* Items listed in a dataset
Segment Open

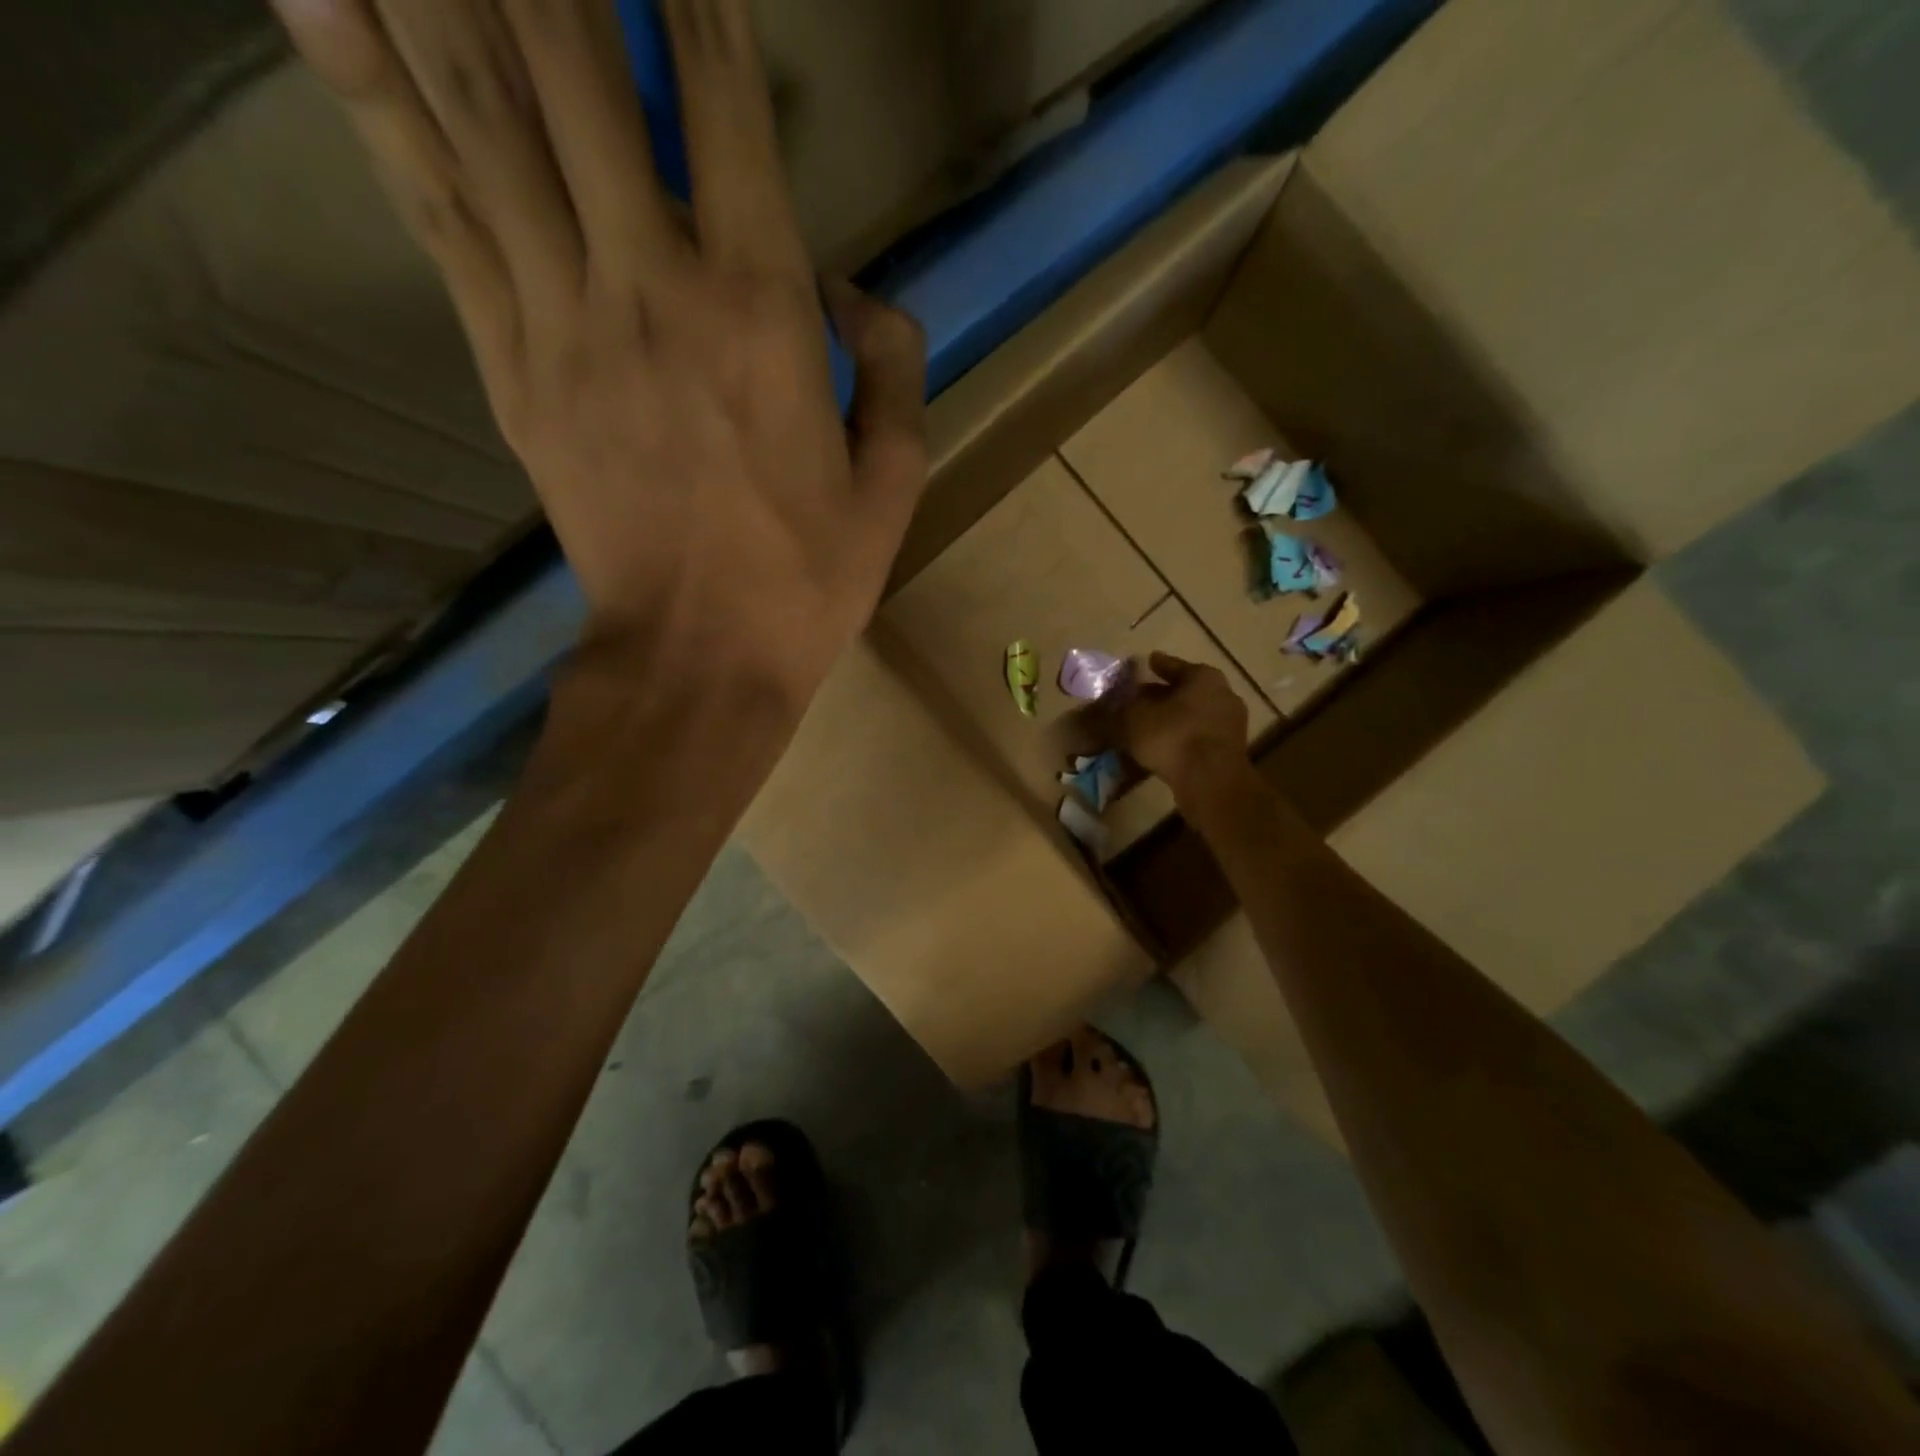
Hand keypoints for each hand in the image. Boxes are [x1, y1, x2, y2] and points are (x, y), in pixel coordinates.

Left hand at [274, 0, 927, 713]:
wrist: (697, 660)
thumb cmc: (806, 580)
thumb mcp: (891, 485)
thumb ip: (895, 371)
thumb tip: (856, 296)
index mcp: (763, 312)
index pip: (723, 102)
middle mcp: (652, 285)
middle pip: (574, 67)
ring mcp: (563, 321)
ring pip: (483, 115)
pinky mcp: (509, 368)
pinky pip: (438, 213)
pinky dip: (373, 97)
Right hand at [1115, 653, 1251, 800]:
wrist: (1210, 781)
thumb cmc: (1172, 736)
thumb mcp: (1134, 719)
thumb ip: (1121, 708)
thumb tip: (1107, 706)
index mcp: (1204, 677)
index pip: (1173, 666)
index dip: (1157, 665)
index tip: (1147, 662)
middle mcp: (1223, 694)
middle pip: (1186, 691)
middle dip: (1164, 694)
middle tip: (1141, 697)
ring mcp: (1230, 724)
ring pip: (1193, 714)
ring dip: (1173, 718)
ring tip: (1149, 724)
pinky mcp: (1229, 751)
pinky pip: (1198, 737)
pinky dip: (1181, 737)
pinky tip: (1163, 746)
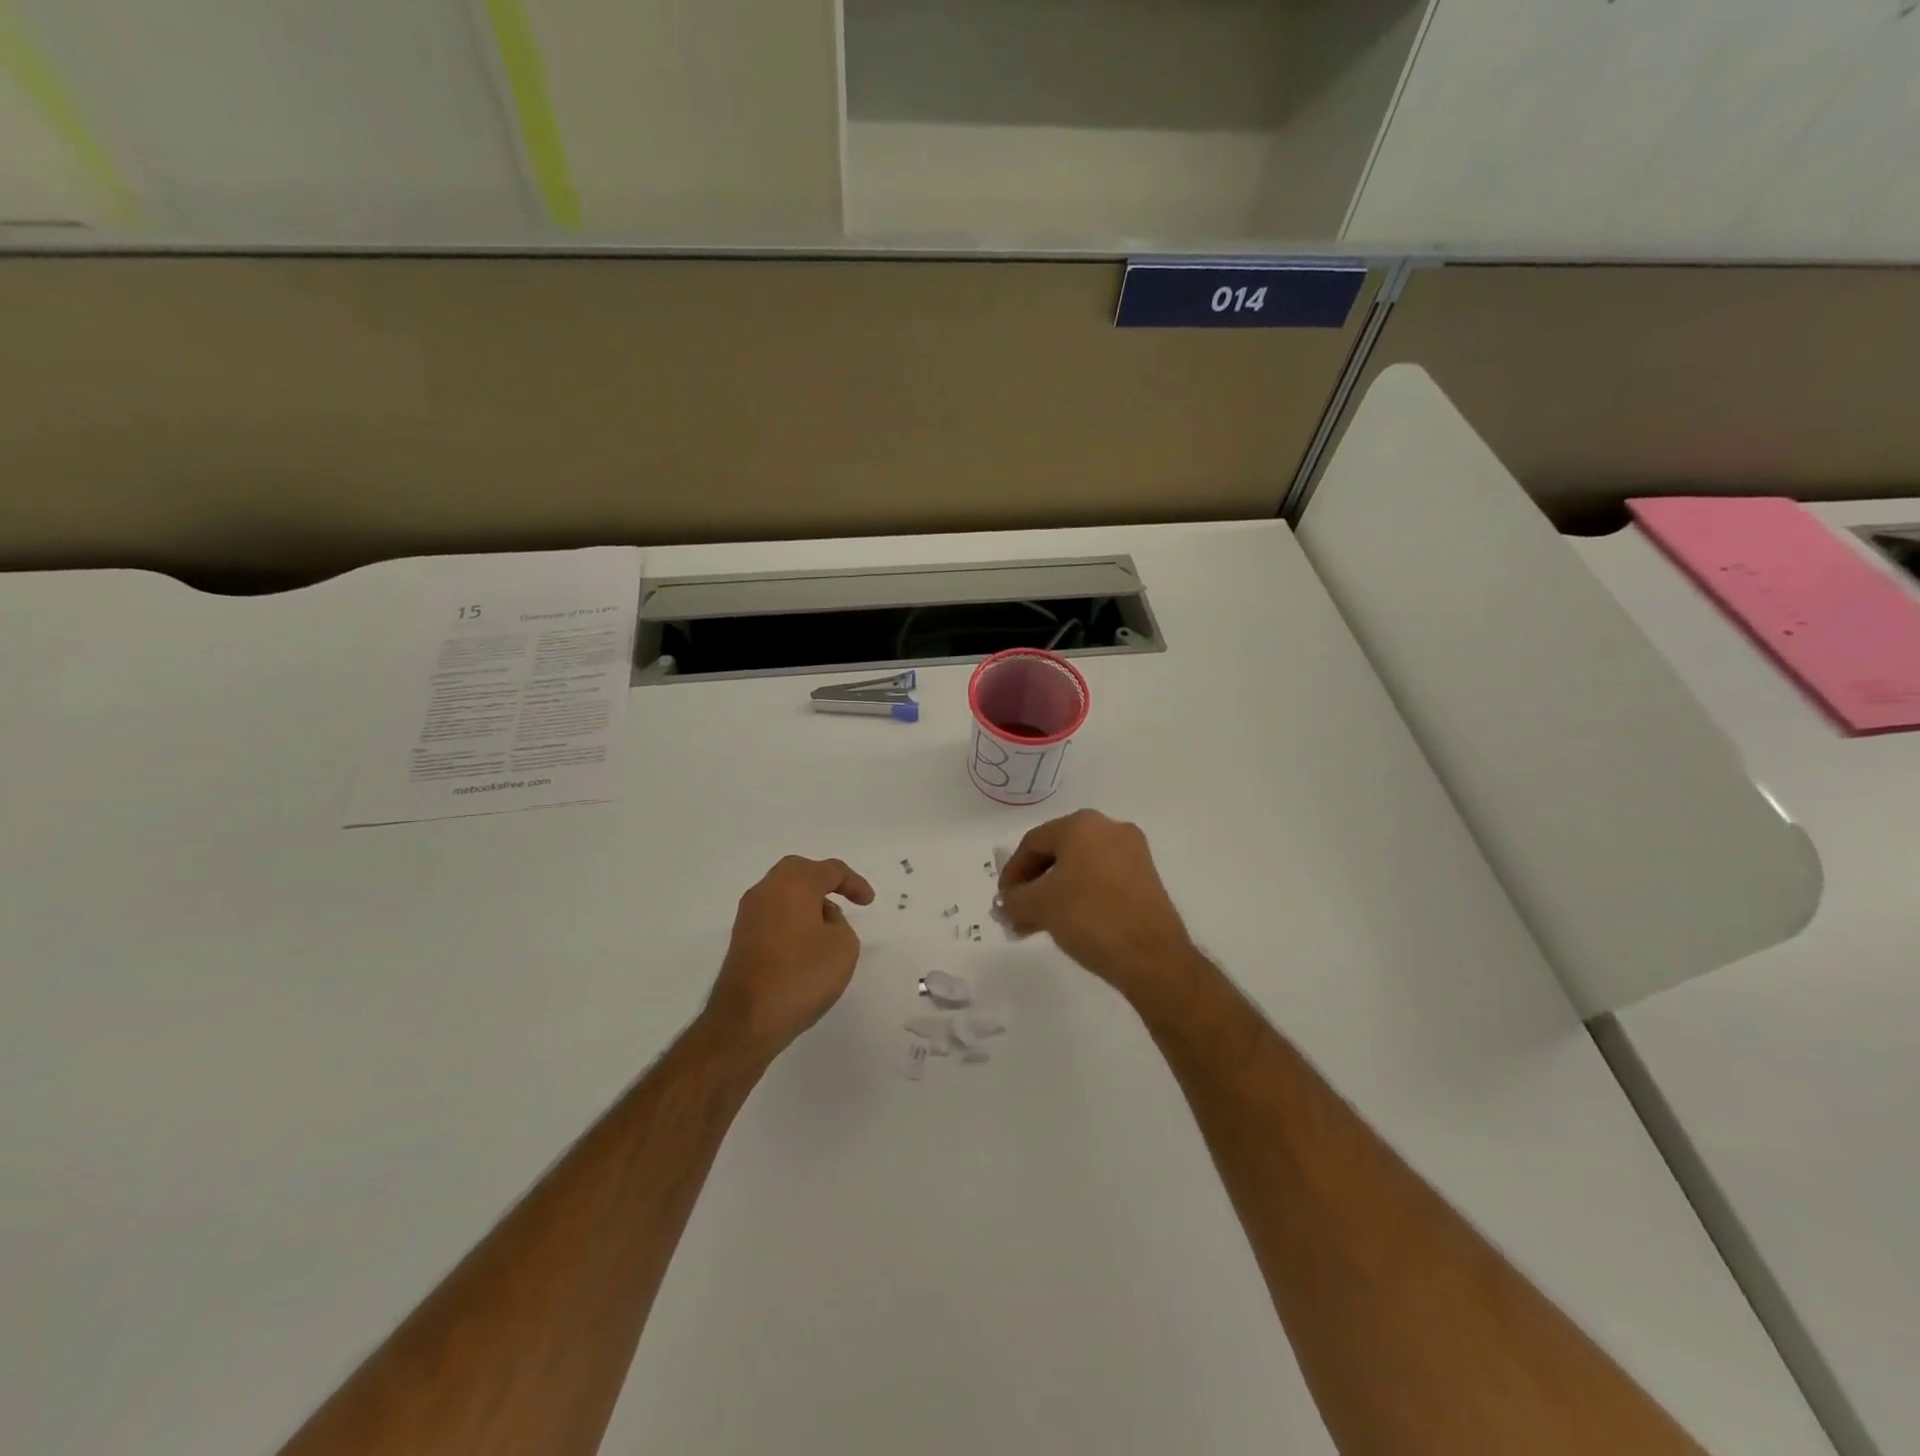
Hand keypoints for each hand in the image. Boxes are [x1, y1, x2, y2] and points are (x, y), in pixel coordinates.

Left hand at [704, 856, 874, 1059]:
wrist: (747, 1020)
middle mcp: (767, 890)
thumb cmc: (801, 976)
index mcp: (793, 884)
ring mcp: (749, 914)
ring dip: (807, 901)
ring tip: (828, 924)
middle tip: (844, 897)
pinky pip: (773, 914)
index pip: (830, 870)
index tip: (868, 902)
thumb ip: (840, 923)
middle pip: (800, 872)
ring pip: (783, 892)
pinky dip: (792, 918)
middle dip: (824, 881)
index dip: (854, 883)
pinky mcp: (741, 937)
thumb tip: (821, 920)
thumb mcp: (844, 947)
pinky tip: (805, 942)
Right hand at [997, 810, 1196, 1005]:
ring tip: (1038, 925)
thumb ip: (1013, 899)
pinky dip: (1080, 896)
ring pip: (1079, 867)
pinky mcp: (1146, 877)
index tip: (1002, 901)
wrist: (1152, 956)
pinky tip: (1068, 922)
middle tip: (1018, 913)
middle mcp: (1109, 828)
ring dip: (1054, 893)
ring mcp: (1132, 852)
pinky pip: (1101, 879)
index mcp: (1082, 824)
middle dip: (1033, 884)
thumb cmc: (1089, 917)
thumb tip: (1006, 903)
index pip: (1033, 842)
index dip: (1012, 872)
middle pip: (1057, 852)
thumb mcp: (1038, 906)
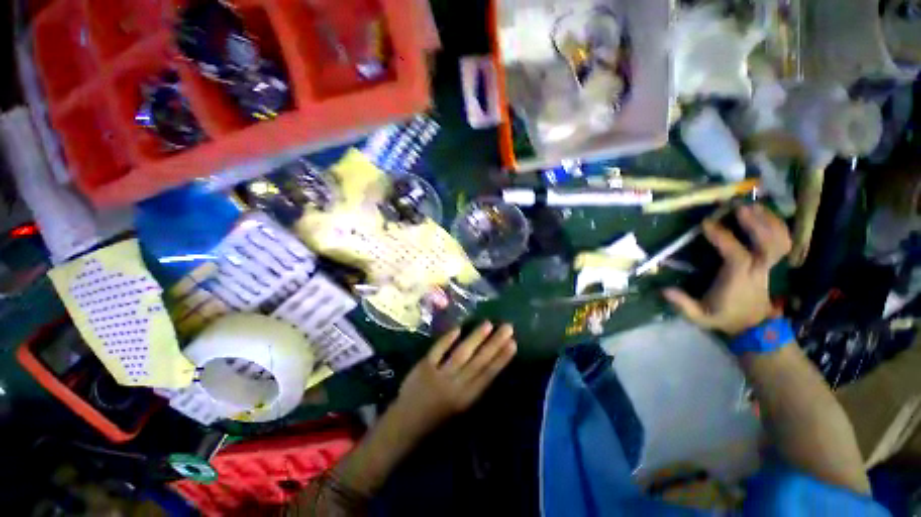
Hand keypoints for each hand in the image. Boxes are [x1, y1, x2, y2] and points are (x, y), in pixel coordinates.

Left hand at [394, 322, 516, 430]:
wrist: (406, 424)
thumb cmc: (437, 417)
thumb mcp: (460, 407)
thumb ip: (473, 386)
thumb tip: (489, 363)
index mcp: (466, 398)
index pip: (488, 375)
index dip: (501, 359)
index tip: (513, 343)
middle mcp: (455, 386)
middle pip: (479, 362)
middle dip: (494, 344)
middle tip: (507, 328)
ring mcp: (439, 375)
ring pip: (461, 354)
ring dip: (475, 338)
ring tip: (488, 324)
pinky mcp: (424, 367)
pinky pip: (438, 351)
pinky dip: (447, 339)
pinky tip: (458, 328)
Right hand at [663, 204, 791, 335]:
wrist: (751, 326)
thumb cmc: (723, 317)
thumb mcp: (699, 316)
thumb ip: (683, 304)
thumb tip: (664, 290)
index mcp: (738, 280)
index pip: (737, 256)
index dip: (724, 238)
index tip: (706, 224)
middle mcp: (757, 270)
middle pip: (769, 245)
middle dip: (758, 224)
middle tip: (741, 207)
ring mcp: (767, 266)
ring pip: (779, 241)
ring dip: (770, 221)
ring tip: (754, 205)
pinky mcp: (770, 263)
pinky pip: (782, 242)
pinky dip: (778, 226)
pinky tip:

Segment Closed

* What needs to be done
Which lines above contain the word "hand"? Show each of them.

* Response to the exercise
Hand keypoints for each hand in the image. Boxes are [x1, y1, x2, y2] and points are (x, y), in pixel coordinates.
Left hand at [274, 0, 927, 713]:
Right hand at [1115, 653, 1251, 800]:
Hand keypoints for each hand in the image. Boxes are [x1, y1, x2, y2] and points are (x, y), in pixel coordinates.
Left hand at [704, 856, 874, 1059]:
Right hand at [997, 810, 1196, 1005]:
Hand keypoints for each hand in the image. Boxes are [x1, y1, x2, y2] and points are (x, y), in pixel coordinates.
Left hand at [394, 322, 516, 430]:
Right hand at [663, 204, 791, 335]:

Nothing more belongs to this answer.